Aim of the task >> Give each entry back by retyping it exactly as written.

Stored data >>
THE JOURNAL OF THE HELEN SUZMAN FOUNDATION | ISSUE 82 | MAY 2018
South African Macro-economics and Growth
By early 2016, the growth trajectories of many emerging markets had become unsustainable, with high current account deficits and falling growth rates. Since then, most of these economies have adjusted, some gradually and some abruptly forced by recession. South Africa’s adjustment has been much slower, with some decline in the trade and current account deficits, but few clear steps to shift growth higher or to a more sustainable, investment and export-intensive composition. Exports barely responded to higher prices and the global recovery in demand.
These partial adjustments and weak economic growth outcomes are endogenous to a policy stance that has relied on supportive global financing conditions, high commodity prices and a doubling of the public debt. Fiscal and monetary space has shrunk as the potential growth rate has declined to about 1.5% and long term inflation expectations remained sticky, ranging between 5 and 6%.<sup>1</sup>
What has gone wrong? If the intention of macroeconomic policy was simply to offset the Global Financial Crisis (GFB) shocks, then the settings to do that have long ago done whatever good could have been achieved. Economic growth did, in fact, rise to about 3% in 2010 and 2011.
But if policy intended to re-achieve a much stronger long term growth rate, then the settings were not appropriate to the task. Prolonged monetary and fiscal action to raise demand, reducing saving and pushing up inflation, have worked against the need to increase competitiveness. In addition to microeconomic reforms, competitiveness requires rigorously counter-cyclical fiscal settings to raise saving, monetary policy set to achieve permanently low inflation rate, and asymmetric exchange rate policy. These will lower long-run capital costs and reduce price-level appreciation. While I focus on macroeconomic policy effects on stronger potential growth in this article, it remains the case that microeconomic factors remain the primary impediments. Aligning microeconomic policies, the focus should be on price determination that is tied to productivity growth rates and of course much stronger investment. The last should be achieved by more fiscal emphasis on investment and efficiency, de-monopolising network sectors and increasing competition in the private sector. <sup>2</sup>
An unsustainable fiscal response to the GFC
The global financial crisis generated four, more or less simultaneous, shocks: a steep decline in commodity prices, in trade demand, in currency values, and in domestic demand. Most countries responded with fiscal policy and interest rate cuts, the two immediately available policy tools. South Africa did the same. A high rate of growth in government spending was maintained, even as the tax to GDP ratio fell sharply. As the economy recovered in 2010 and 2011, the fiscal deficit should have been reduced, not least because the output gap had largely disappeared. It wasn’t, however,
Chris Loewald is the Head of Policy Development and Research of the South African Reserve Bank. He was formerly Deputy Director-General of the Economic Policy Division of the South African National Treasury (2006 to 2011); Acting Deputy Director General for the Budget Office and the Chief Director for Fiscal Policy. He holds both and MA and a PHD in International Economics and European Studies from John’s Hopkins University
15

Written reply >>
THE JOURNAL OF THE HELEN SUZMAN FOUNDATION | ISSUE 82 | MAY 2018
South African Macro-economics and Growth
By early 2016, the growth trajectories of many emerging markets had become unsustainable, with high current account deficits and falling growth rates. Since then, most of these economies have adjusted, some gradually and some abruptly forced by recession. South Africa’s adjustment has been much slower, with some decline in the trade and current account deficits, but few clear steps to shift growth higher or to a more sustainable, investment and export-intensive composition. Exports barely responded to higher prices and the global recovery in demand.
These partial adjustments and weak economic growth outcomes are endogenous to a policy stance that has relied on supportive global financing conditions, high commodity prices and a doubling of the public debt. Fiscal and monetary space has shrunk as the potential growth rate has declined to about 1.5% and long term inflation expectations remained sticky, ranging between 5 and 6%.<sup>1</sup>
What has gone wrong? If the intention of macroeconomic policy was simply to offset the Global Financial Crisis (GFB) shocks, then the settings to do that have long ago done whatever good could have been achieved. Economic growth did, in fact, rise to about 3% in 2010 and 2011.
But if policy intended to re-achieve a much stronger long term growth rate, then the settings were not appropriate to the task. Prolonged monetary and fiscal action to raise demand, reducing saving and pushing up inflation, have worked against the need to increase competitiveness. In addition to microeconomic reforms, competitiveness requires rigorously counter-cyclical fiscal settings to raise saving, monetary policy set to achieve permanently low inflation rate, and asymmetric exchange rate policy. These will lower long-run capital costs and reduce price-level appreciation. While I focus on macroeconomic policy effects on stronger potential growth in this article, it remains the case that microeconomic factors remain the primary impediments. Aligning microeconomic policies, the focus should be on price determination that is tied to productivity growth rates and of course much stronger investment. The last should be achieved by more fiscal emphasis on investment and efficiency, de-monopolising network sectors and increasing competition in the private sector. <sup>2</sup>
An unsustainable fiscal response to the GFC
The global financial crisis generated four, more or less simultaneous, shocks: a steep decline in commodity prices, in trade demand, in currency values, and in domestic demand. Most countries responded with fiscal policy and interest rate cuts, the two immediately available policy tools. South Africa did the same. A high rate of growth in government spending was maintained, even as the tax to GDP ratio fell sharply. As the economy recovered in 2010 and 2011, the fiscal deficit should have been reduced, not least because the output gap had largely disappeared. It wasn’t, however,
Chris Loewald is the Head of Policy Development and Research of the South African Reserve Bank. He was formerly Deputy Director-General of the Economic Policy Division of the South African National Treasury (2006 to 2011); Acting Deputy Director General for the Budget Office and the Chief Director for Fiscal Policy. He holds both and MA and a PHD in International Economics and European Studies from John’s Hopkins University
15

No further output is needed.